__PROVIDED ENTRIES__:
....................
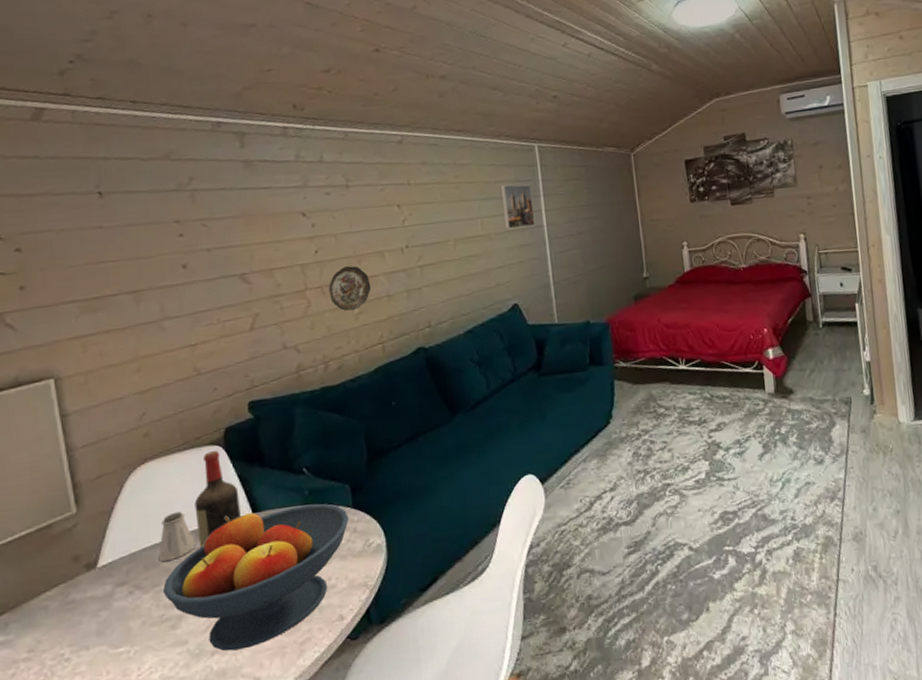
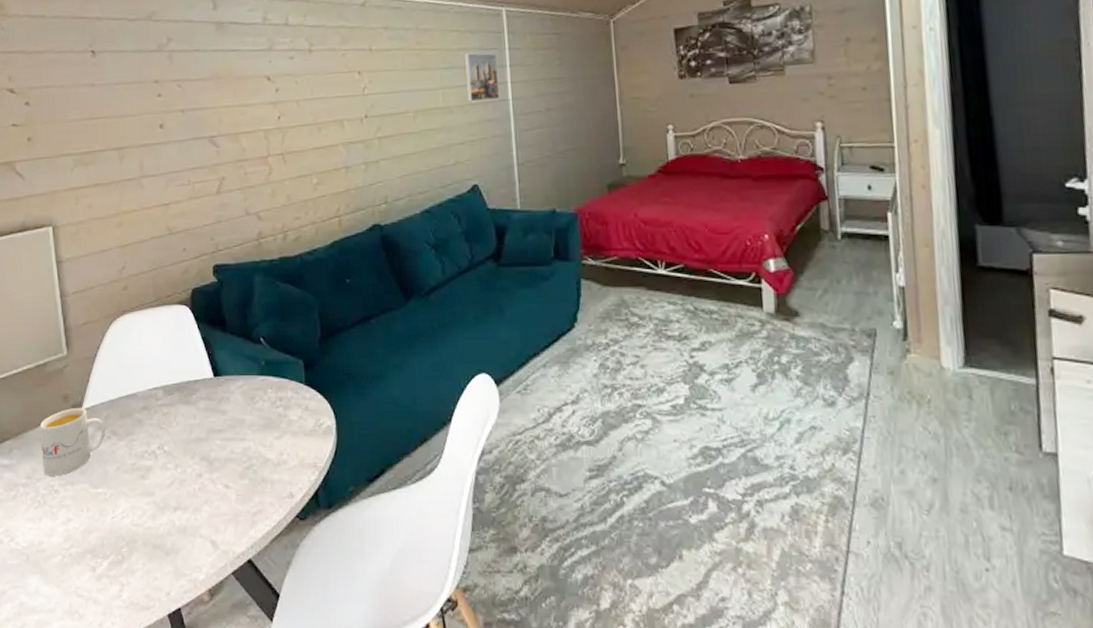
mug: none [44,566,128,645] -> present [39,407,106,476]
saltshaker: present [158,511,196,562] -> none [132,366,164,413]
fruit bowl: present [162,503,349,651] -> none [135,375,301,510]
wine bottle: present [194,450,241,548] -> none [164,310,203,404]
decorative plate: present [329,265,371,311] -> none [290,134,330,180]

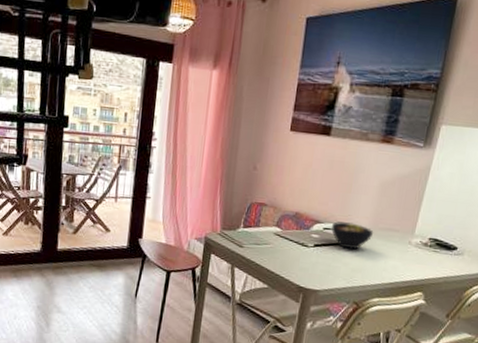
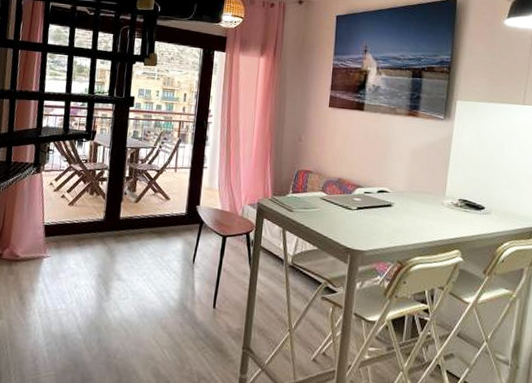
bowl: present [331,221,374,250] -> none [372,186,409,212]

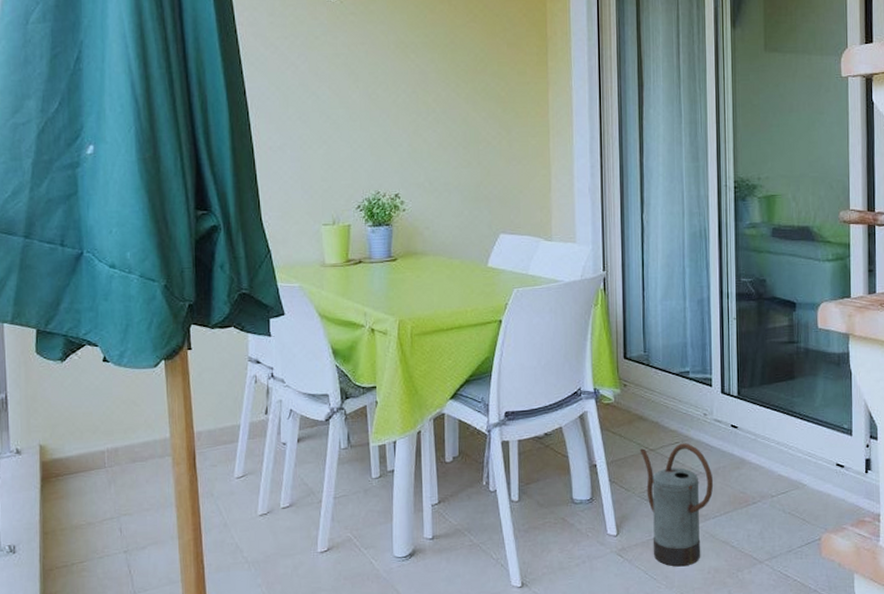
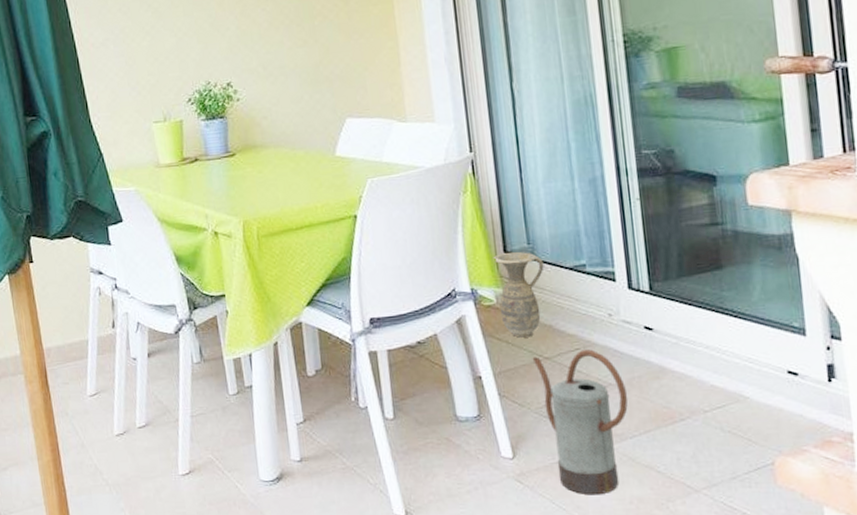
ceramic jug: none [614,359,656,432] -> present [493,252,544,338]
....................
__EXERCISE INSTRUCTIONS__: This exercise requires the lines of the entries containing the string "bowl".

__RESPONSE TO THIS EXERCISE__:
fruit bowl: present [162,503,349,651] -> none [135,375,301,510]
bowl: present [331,221,374,250] -> none [372,186,409,212]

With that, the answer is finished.